I think you could be mistaking the level plug for the drain plug? After all, how can the oil level be "just below the drain plug"?

platinumsmith said:
I must admit, I could not find a drainPlug on my '74 850. Got down there & looked everywhere.


This is the drain plug (note that the standard drain plug hexagon is smaller than the one in the photo)
A gearHead is born
 
hobot said:
I can tell ya one thing for sure, regardless if an upper plug installed or not, filling to that level is same as over filling the primary to its over flow plug, a big mess till it reaches its innate fluid capacity, which will end up after too few miles, just barely covering the top of the cog you can see with a flash light deep down inside inner case/cover via the fill hole.

In my stupid learning curve I tried to get this plug out, ugh and finally did with some galling, for above, then about never got the plug to stop lopsening or leaking till I glued it in permanent. But that was on the first gb shell Peel and I ruined, so know better now than disturb them any more. Its another one of Norton jokes on innocents.

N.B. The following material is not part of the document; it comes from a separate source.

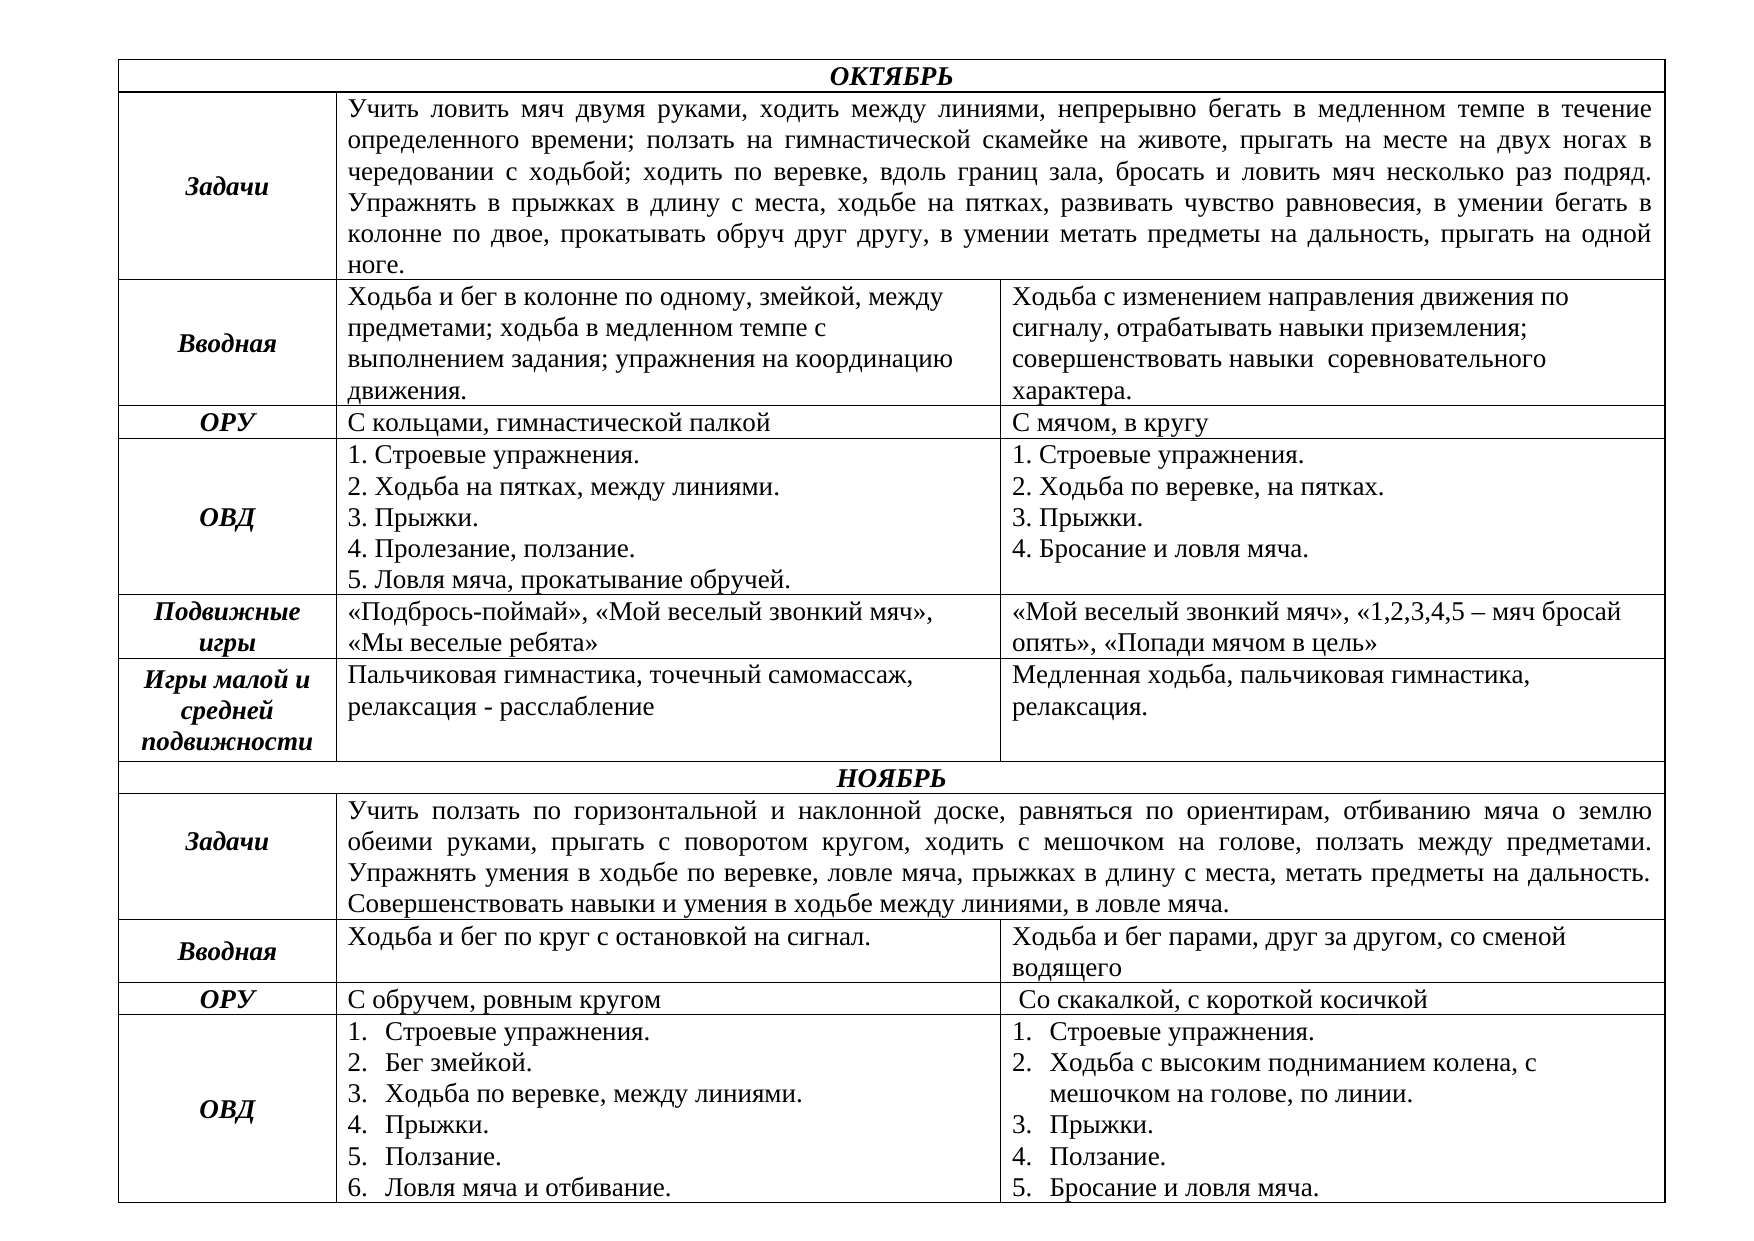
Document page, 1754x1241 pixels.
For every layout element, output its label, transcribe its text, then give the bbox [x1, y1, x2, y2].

If I cant see deep down inside at the top cog. how would the level look in relation to the kick start shaft. I have been running 90w oil about half way up the shaft.
Im getting clutch slip and have a leak comming from the kickstart and gear change shafts?
Im looking at running a 50/50 mix of ATF and tranny stop slip (thick as honey)in the gearbox so if any goes through the clutch shaft my clutch wont slip.
also running atf in the primary.

good or bad move???

also on the top of the gear box I have a letter L stamped beside serial number ? what does this mean?

cheers
Paul
 
Thanks L.A.B
Embarrassing that I've never changed the gear box oil, but never looked there. The drawings naturally aren't able to show the exact location. But now I know. I'm glad I asked was getting afraid that I'd been running without oil and, of course, that didn't make sense since the gear box was working fine.
 
pingu-nz said:
also on the top of the gear box I have a letter L stamped beside serial number ? what does this mean?

The stamped letters were factory code used to identify a particular production change relating to the actual engine or gearbox. As far as I am aware, there is no list available that identifies what the letters mean.